Fidelity Investments is out with their 2021 State of Retirement Planning Study. Given the impact of Covid-19 on many Americans, in terms of health, employment, etc. it isn’t surprising to read that pre-pandemic retirement plans may have been altered. What is surprising is the percentage of responders that indicated a negative impact. In fact, Fidelity is reporting that 82% of Americans said that their retirement plans have been impacted, with 55% indicating that retirement was likely pushed back by at least 2 years, and another 33% indicated that the delay may be 3-years or more. Ouch!
Importantly, 79% of the survey responders indicated that they had re-evaluated their priorities, as a result of the pandemic and many (36%) remain stressed about their ability to maintain a retirement nest egg: and they should be given the low level of US interest rates and significantly inflated multiples for equities that have been fueled by the short-term benefits from stimulus. That combination doesn’t bode well for future returns. Couple the investment concerns with the lack of longevity protection and professional management, and you have the basis for a lot of STRESS.

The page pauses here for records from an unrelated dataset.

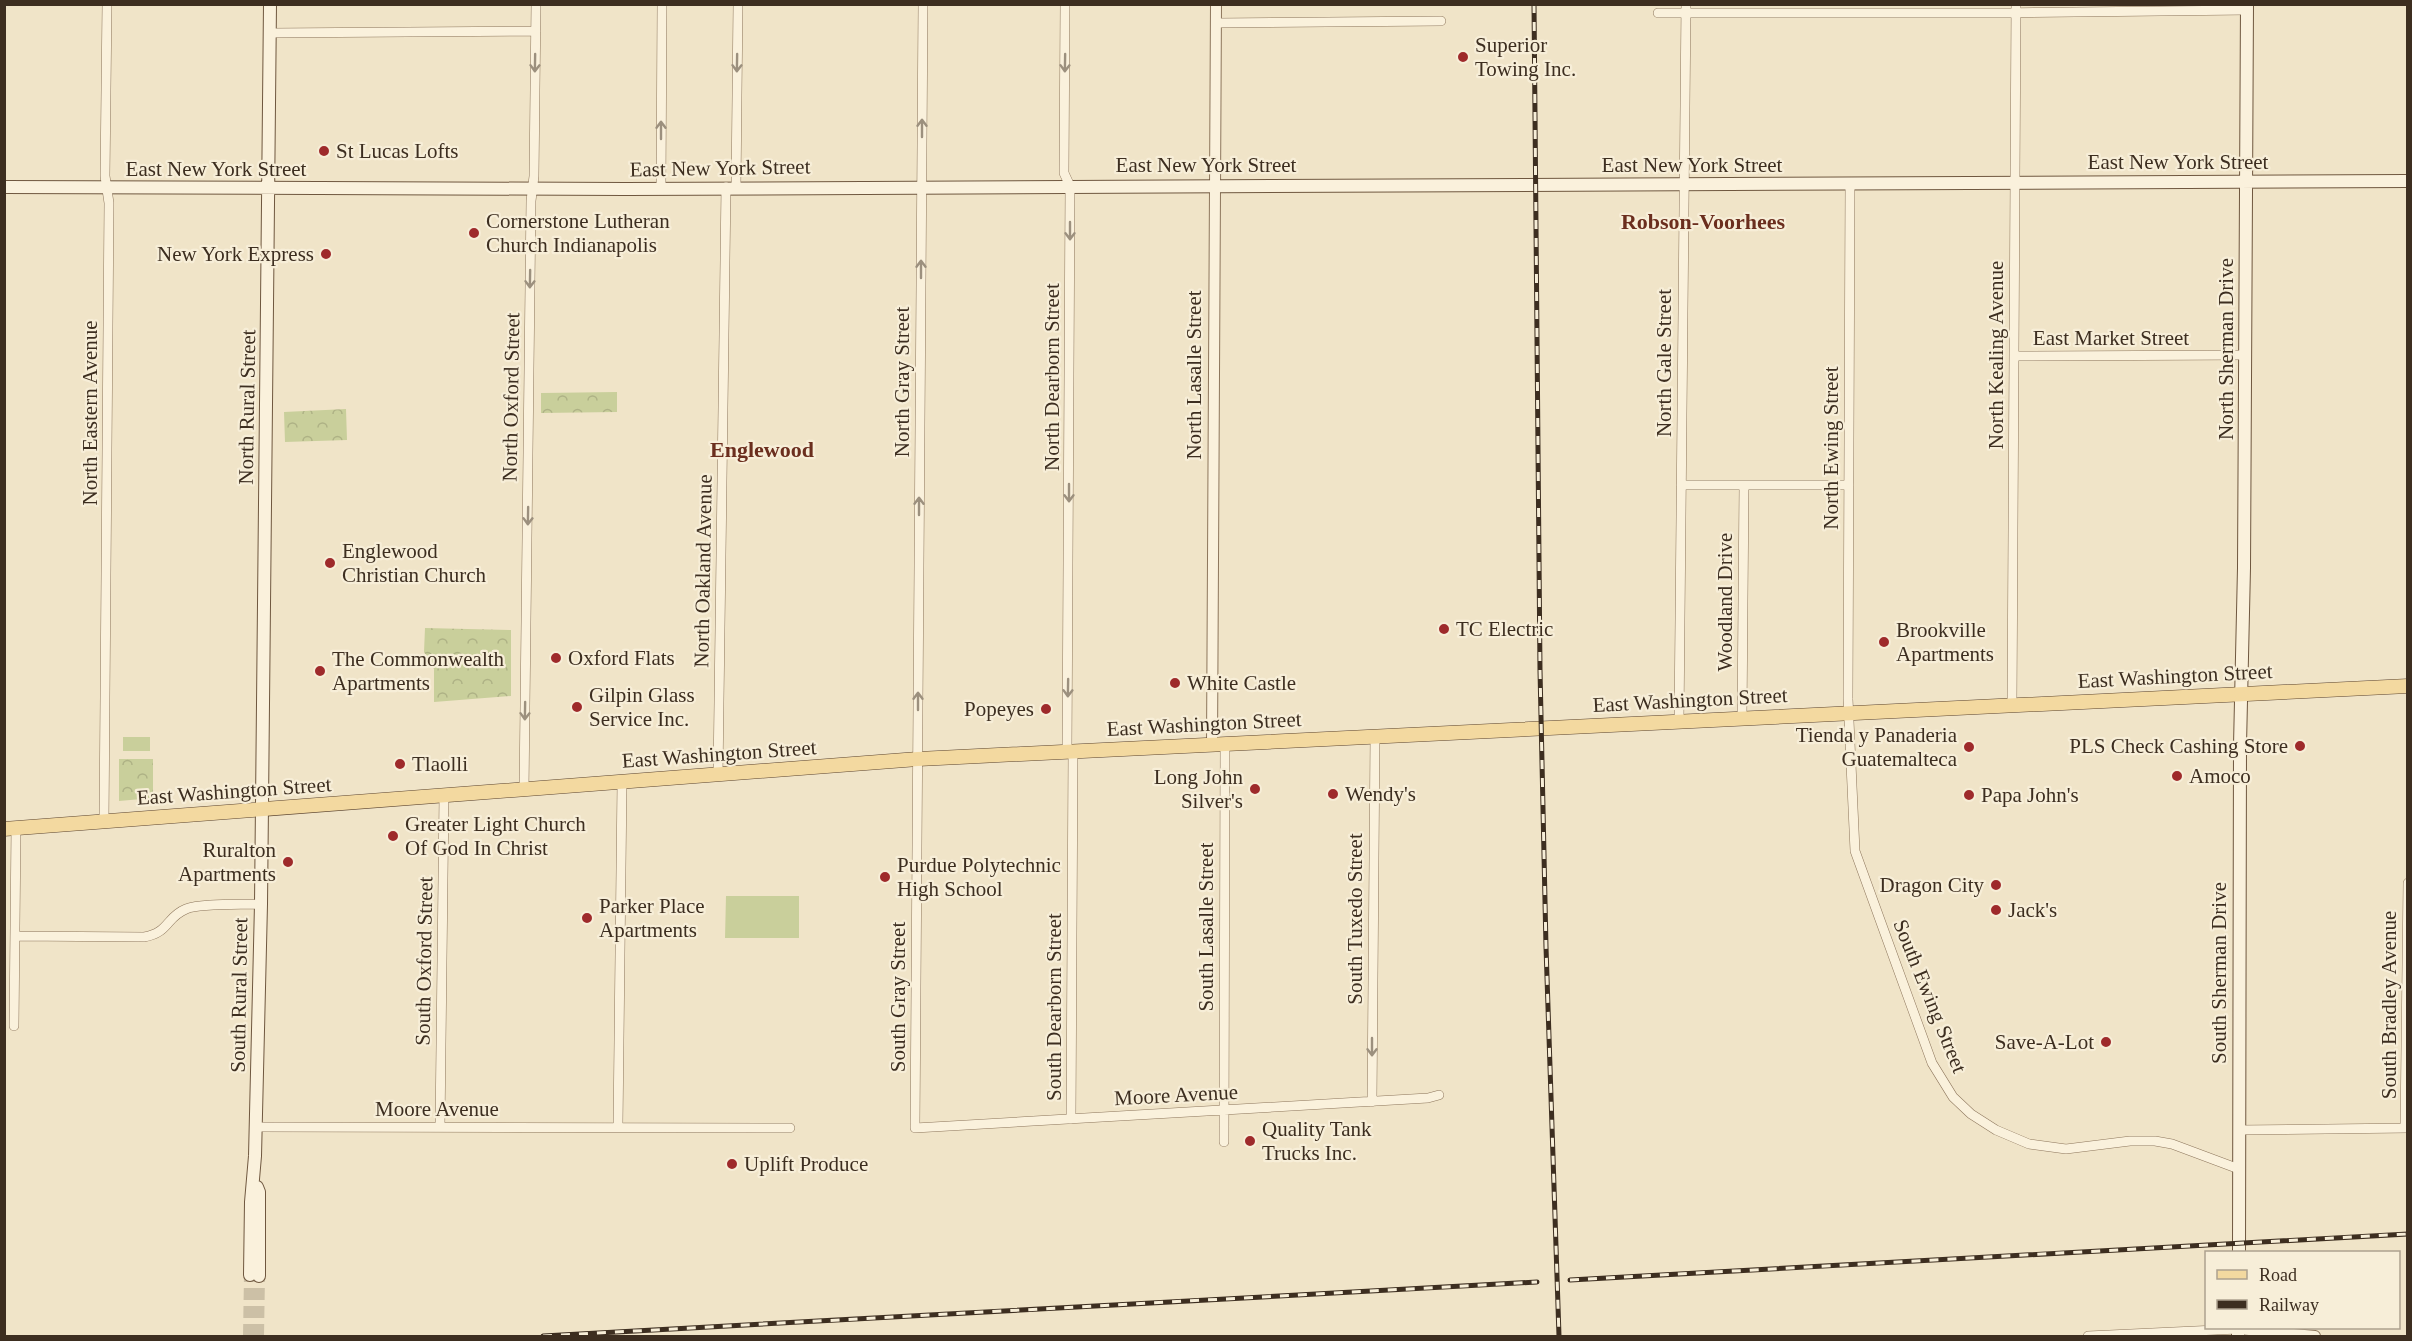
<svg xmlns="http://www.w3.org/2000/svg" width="2412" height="1341" font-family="Georgia,serif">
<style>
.forest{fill:url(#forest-crowns)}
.pitch{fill:#c9cf9b}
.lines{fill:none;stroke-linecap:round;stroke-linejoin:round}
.secondary-tunnel{stroke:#ccc0a6;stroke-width:12;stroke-dasharray:12 6;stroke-linecap:butt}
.minor-casing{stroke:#8d765c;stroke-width:10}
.tertiary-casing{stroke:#8d765c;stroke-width:12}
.secondary-casing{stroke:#6f573f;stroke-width:14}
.primary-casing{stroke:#5b4430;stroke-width:15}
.minor{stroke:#faf1dc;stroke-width:9}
.tertiary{stroke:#faf1dc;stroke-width:10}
.secondary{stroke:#faf1dc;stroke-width:12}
.primary{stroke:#f3d9a0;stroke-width:14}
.rail-casing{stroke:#3d2e20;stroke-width:5}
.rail{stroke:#f7eed8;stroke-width:3;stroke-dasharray:9;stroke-linecap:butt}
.oneway{stroke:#9c907e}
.poi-dot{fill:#9e2a2b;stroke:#f7eed8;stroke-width:2}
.labels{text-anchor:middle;stroke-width:4.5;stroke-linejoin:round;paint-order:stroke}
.poi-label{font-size:21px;fill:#3d2e20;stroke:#f7eed8;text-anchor:start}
.street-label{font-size:21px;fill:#3d2e20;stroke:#f7eed8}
.neighbourhood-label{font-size:22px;font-weight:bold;fill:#6b2e1e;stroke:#f7eed8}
</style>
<defs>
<pattern id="forest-crowns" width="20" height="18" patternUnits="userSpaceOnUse" patternTransform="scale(1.5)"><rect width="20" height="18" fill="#c9cf9b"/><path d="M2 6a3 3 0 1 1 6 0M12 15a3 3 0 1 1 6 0" fill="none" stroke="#aeb285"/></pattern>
</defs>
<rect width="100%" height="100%" fill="#f0e4c8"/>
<!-- forest -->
<path class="forest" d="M617 392V412L541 413V393Z
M346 409 347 440 285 442 284 412Z
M425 628 511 630V696L434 702V669L424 652Z
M119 759H153V798L119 801Z"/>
<!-- pitch -->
<path class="pitch" d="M123 737H150V751H123Z
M726 896H799V938H725Z"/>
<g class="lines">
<!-- secondary-tunnel -->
<path class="secondary-tunnel" d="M249 1336 250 1275
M258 1336 259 1276"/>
<!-- minor casing -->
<g class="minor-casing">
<path id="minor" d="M923 4 915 1128 1428 1098 1439 1095
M1065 4 1064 173 1070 186 1067 752
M1658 13H2001L2247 10
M1216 23 1441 21
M270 33 536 31
M1850 184 1848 699 1855 851 1932 1063 1953 1097 1971 1114 1996 1130 2029 1144 2066 1149 2130 1141H2155L2172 1144 2239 1169
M736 187 738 4
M661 188 662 4
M2014 356 2245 355
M1681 485H1849
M2012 705 2016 4
M1742 719 1744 485
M1679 722 1686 4
M718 776 726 187
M524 791 531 201 534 176 536 4
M104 822 109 203 105 176 107 4
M15 936 144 937C169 933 166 917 186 909 202 903 241 905 261 904
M14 1026 16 828
M1372 1102 1375 737
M1071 1119 1073 752
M618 1126 622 783
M256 1127 790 1128
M440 1127 444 796
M2405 1128 2408 883
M2239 1130 2408 1128
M1224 1142 1225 744
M2088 1336 2238 1329"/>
</g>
<!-- tertiary casing -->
<g class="tertiary-casing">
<path id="tertiary" d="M1212 745 1216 4
M2238 1329 2315 1336"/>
</g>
<!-- secondary casing -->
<g class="secondary-casing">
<path id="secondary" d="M4 187 626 189 2408 181
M257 1187 259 1192V1276
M2239 1252 2240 745 2244 568 2247 4
M250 1275 251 1202 255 1156 261 904 270 4
M2238 1336V1328"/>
</g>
<!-- primary casing -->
<g class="primary-casing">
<path id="primary" d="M4 829 918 759 2408 686"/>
</g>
<!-- minor -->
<use href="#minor" class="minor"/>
<!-- tertiary -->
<use href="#tertiary" class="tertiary"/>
<!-- secondary -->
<use href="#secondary" class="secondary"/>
<!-- primary -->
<use href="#primary" class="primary"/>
<!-- rail casing -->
<g class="rail-casing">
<path id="rail" d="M1534 4 1540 670 1546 947 1559 1336
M1570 1280 2408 1234
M543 1336 1537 1282"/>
</g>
<!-- rail -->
<use href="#rail" class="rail"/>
</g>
<!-- one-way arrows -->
<defs><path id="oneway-shaft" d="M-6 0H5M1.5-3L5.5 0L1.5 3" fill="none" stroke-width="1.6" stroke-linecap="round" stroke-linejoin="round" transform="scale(1.5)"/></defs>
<g class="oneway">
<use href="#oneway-shaft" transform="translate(535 63) rotate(91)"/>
<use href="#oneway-shaft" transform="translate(737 63) rotate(91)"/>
<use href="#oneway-shaft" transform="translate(1065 63) rotate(91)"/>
<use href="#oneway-shaft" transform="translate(922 128) rotate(-90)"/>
<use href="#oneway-shaft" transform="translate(661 130) rotate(-90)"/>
<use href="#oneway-shaft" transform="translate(1070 231) rotate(90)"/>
<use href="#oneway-shaft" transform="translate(921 269) rotate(-90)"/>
<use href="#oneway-shaft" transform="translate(530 279) rotate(91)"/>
<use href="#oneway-shaft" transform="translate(1069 493) rotate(90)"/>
<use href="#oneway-shaft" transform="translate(919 506) rotate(-90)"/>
<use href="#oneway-shaft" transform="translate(528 516) rotate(91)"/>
<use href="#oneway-shaft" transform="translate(1068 688) rotate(91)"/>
<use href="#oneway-shaft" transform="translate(918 701) rotate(-90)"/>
<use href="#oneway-shaft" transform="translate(525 711) rotate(91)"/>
<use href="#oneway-shaft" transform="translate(1372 1047) rotate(90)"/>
</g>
<!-- markers -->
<g class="poi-dot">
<circle cx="1463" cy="57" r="6"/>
<circle cx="324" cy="151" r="6"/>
<circle cx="474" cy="233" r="6"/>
<circle cx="326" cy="254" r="6"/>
<circle cx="330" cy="563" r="6"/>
<circle cx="1444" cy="629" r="6"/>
<circle cx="1884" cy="642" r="6"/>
<circle cx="556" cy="658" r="6"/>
<circle cx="320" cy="671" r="6"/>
<circle cx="1175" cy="683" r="6"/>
<circle cx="577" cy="707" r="6"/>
<circle cx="1046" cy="709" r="6"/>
<circle cx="2300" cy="746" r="6"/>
<circle cx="1969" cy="747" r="6"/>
<circle cx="400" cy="764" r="6"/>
<circle cx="2177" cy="776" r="6"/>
<circle cx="1255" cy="789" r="6"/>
<circle cx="1333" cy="794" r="6"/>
<circle cx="1969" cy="795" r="6"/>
<circle cx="393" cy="836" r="6"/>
<circle cx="288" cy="862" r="6"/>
<circle cx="885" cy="877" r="6"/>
<circle cx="1996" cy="885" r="6"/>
<circle cx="1996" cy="910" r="6"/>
<circle cx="587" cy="918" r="6"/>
<circle cx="2106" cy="1042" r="6"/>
<circle cx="1250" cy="1141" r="6"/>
<circle cx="732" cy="1164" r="6"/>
</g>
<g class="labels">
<!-- poi labels -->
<g class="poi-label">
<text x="1475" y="52">Superior<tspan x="1475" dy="24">Towing Inc.</tspan></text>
<text x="336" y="158">St Lucas Lofts</text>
<text x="486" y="228">Cornerstone Lutheran<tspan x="486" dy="24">Church Indianapolis</tspan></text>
<text x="314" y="261" text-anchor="end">New York Express</text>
<text x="342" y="558">Englewood<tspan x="342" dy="24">Christian Church</tspan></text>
<text x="1456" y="636">TC Electric</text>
<text x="1896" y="637">Brookville<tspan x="1896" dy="24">Apartments</tspan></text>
<text x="568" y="665">Oxford Flats</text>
<text x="332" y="666">The Commonwealth<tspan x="332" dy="24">Apartments</tspan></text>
<text x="1187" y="690">White Castle</text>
<text x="589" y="702">Gilpin Glass<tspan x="589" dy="24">Service Inc.</tspan></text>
<text x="1034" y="716" text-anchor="end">Popeyes</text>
<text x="1957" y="742" text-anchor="end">Tienda y Panaderia<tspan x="1957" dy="24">Guatemalteca</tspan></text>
<text x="2288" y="753" text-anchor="end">PLS Check Cashing Store</text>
<text x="412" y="771">Tlaolli</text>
<text x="2189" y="783">Amoco</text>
<text x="1243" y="784" text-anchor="end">Long John<tspan x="1243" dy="24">Silver's</tspan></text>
<text x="1345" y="801">Wendy's</text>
<text x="1981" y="802">Papa John's</text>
<text x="405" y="831">Greater Light Church<tspan x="405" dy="24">Of God In Christ</tspan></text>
<text x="276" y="857" text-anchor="end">Ruralton<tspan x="276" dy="24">Apartments</tspan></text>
<text x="897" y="872">Purdue Polytechnic<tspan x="897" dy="24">High School</tspan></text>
<text x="1984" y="892" text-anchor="end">Dragon City</text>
<text x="599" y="913">Parker Place<tspan x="599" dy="24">Apartments</tspan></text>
<text x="2008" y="917">Jack's</text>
<text x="2094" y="1049" text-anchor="end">Save-A-Lot</text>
<text x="1262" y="1136">Quality Tank<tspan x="1262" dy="24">Trucks Inc.</tspan></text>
<text x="744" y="1171">Uplift Produce</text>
</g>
<!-- street labels -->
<g class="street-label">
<text x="2178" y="169">East New York Street</text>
<text x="1206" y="172">East New York Street</text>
<text x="1692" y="172">East New York Street</text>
<text transform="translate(720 168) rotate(-1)" y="7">East New York Street</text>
<text x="216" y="176">East New York Street</text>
<text x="2111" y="345">East Market Street</text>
<text transform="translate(2226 349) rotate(-90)" y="7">North Sherman Drive</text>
<text transform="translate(1996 355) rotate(-90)" y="7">North Kealing Avenue</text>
<text transform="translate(1664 363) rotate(-90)" y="7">North Gale Street</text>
<text transform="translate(1194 375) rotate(-90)" y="7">North Lasalle Street</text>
<text transform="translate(1052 377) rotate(-90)" y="7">North Dearborn Street</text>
<text transform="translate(902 382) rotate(-90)" y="7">North Gray Street</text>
<text transform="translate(511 397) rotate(-89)" y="7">North Oxford Street</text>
<text transform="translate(247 407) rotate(-89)" y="7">North Rural Street</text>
<text transform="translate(90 413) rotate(-90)" y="7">North Eastern Avenue</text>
<text transform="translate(1831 448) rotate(-90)" y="7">North Ewing Street</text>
<text transform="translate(703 571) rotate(-89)" y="7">North Oakland Avenue</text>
<text transform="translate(1725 602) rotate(-90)" y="7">Woodland Drive</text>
<text transform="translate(2175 676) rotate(-3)" y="7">East Washington Street</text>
<text transform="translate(1690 700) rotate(-3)" y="7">East Washington Street</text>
<text transform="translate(1204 724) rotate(-3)" y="7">East Washington Street</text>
<text transform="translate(719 754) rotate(-4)" y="7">East Washington Street</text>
<text transform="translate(234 791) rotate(-4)" y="7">East Washington Street</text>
<text transform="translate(1355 919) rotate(-90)" y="7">South Tuxedo Street</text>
<text transform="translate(1206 927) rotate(-90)" y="7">South Lasalle Street</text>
<text transform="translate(424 961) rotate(-89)" y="7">South Oxford Street</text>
<text transform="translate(2219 973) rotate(-90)" y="7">South Sherman Drive</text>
<text transform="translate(239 995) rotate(-89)" y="7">South Rural Street</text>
<text transform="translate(1930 996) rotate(68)" y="7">South Ewing Street</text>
<text transform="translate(898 997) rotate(-90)" y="7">South Gray Street</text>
<text transform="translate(2389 1005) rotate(-90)" y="7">South Bradley Avenue</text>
<text transform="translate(1054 1007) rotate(-90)" y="7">South Dearborn Street</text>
<text transform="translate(1176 1095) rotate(-3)" y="7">Moore Avenue</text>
<text x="437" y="1116">Moore Avenue</text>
</g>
<!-- neighbourhood labels -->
<g class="neighbourhood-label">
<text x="1703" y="229">Robson-Voorhees</text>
<text x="762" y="457">Englewood</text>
</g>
</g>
<!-- border -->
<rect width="2412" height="1341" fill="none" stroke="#3d2e20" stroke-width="12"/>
<!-- legend -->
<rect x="2205" y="1251" width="195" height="78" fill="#f7eed8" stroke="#ada18e" stroke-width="1.5"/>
<rect x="2217" y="1270" width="30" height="9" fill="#f3d9a0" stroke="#ada18e" stroke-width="1.5"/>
<text x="2259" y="1281" font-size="18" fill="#3d2e20">Road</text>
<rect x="2217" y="1300" width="30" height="9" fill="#3d2e20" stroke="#ada18e" stroke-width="1.5"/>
<text x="2259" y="1311" font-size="18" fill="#3d2e20">Railway</text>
</svg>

The demise of the traditional DB plan has created a lot of issues for Americans hoping to retire one day. Sure, some higher earning Americans have been able to stash away “significant” sums of money in a DC retirement account, but that certainly isn’t the norm for a majority of American workers. Furthermore, that balance is subject to great risk should markets experience similar results as those realized in 2000-2002 and 2007-2009 when 401(k)s became 201(k)s seemingly overnight. DC plans were originally contemplated as supplemental retirement vehicles. They should once again assume that role allowing for defined benefit plans to be the true retirement plan that it is.